The trial court, without making specific reference to the allegation of a battery, concluded that all of the plaintiffs' claims against Oceans, whether based on direct or vicarious liability, are within the scope of medical malpractice as defined in the statute.
Our review of the record reveals that the plaintiffs' petition does indeed allege two separate bases for liability: vicarious liability for an intentional act in paragraph 10, and the separate allegations of Oceans' direct liability for its own negligence in paragraph 11. We also agree that as a matter of law, the intentional act claim falls outside of the express scope of the LMMA.

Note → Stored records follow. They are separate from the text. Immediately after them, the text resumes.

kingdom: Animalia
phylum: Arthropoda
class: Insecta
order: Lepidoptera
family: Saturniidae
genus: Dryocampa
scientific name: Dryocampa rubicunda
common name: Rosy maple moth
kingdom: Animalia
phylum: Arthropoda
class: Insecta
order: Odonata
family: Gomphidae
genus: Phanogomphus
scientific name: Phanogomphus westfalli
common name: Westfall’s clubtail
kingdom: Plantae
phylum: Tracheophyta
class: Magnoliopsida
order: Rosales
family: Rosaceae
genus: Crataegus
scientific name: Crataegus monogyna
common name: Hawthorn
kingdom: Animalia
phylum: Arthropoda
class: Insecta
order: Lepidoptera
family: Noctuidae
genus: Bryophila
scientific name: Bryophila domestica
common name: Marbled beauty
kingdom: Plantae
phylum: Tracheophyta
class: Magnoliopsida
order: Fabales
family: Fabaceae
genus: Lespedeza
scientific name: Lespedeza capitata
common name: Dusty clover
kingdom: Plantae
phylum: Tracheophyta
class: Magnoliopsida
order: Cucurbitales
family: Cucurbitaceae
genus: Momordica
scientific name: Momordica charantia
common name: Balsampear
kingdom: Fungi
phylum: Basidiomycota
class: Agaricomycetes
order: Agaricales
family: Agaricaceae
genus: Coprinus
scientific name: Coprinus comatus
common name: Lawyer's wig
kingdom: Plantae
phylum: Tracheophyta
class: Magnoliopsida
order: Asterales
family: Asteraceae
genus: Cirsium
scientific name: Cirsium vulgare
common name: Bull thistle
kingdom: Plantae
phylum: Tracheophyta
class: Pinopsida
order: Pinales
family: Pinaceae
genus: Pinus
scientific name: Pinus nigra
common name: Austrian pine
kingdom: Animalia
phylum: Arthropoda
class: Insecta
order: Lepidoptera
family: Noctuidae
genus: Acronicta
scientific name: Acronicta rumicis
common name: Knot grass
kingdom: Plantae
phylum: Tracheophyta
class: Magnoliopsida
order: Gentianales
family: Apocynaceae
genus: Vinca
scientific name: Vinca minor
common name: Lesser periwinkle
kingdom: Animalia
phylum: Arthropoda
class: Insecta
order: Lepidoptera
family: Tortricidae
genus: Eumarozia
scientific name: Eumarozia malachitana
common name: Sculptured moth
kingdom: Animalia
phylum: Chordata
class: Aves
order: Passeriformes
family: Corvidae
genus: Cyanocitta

We also find that the plaintiffs have sufficiently stated a cause of action as to the alleged battery. The petition alleges that Harriet Foster told her daughter-in-law that someone struck her when asked about the large contusion on the side of her face. Although this allegation will have to proven at trial, it is sufficient to state a cause of action in tort for a battery, which falls outside of the scope of the LMMA. Our conclusion is further bolstered by the jurisprudential tenant that any ambiguities must be construed against coverage under the LMMA because that act curtails the liability of health care providers in derogation of the general rights of tort victims. See Hutchinson v. Patel, 93-2156 (La. 5/23/94), 637 So.2d 415, 420.
Accordingly, as to the claim of an intentional tort, we find the trial court erred in granting the exception raising the objection of prematurity. Therefore, the judgment of the trial court dismissing the plaintiffs' claim is reversed in part; plaintiffs' claim regarding the intentional tort of battery is reinstated.
CONCLUSION
Therefore, we affirm in part, reverse in part, and remand for further proceedings consistent herewith. Costs of this appeal are assessed equally to both parties.